Not long ago Apple announced on their website. The content of the ad is about the Apple Security Bounty, a program in which Apple rewards people for discovering security vulnerabilities in Apple products and services.
Attacking devices through physical access : Such as bypassing the lock screen ($5,000 – $100,000 reward) and recovering user data ($5,000 – $250,000 reward).
Attacking devices through user-installed apps : Such as unauthorized access to sensitive data ($5,000 – $100,000 reward) and privilege escalation ($5,000 – $150,000 reward).
Network attacks that require user interaction : Such as unauthorized one-click access to sensitive data ($5,000 – $150,000 reward) and one-click privilege escalation ($5,000 – $250,000 reward).

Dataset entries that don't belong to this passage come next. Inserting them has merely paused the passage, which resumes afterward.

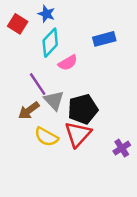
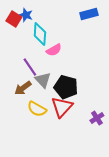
blue star: (46, 14) -> (26, 15), moved
blue rectangle: (104, 39) -> (89, 14), moved
cyan diamond: (50, 43) -> (40, 34), turned -40
black pentagon: (83, 109) -> (66, 87), turned 30

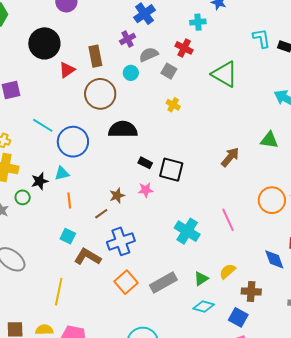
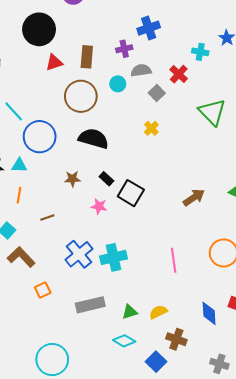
brown star: (117, 196) -> (72, 179), moved
cyan cross: (187, 231) -> (114, 257), moved, turned 30
blue cross: (121, 241) -> (79, 254), moved, turned -36
orange square: (126, 282) -> (43, 290), moved, size x0.7

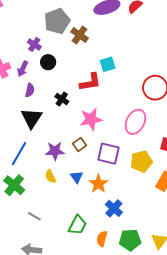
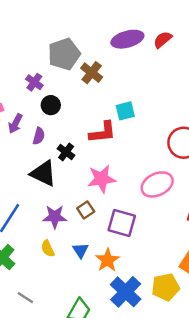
purple arrow: (23, 69) -> (15, 124), moved
purple semicircle: (30, 90) -> (39, 136), moved
black triangle: (32, 118) -> (43, 173), moved, turned -40
pink ellipse: (135, 122) -> (157, 184), turned 35
yellow pentagon: (141, 161) -> (166, 287), moved
blue cross: (114, 208) -> (126, 292), size x1.4

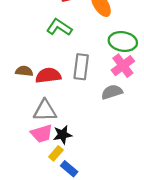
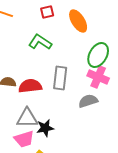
green ellipse: (123, 42) -> (98, 55), turned -70
pink cross: (123, 66) -> (98, 77), turned -30
black star: (63, 135) -> (45, 128), moved

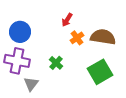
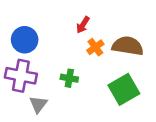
green cross: (56, 63) -> (69, 78), turned -32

Network attacks that do not require user interaction : Such as zero-click attacks with physical proximity to the kernel ($5,000 – $500,000 reward) and unauthorized unauthorized access to sensitive data ($5,000 – $500,000 reward).
There are also additional bonuses for issues encountered in the beta software and Lockdown mode, with the top prize reaching $2,000,000.
Apple also encourages winners to donate to charity, with Apple matching donations to qualifying organizations such as the Ford Foundation’s Dignity and Justice Fund.
Specifications for each type of attack
Zero-click : Attacks that do not require user interaction.
One click : Attacks that require user interaction.
Access to sensitive information : Access to user data that the system normally prevents access to.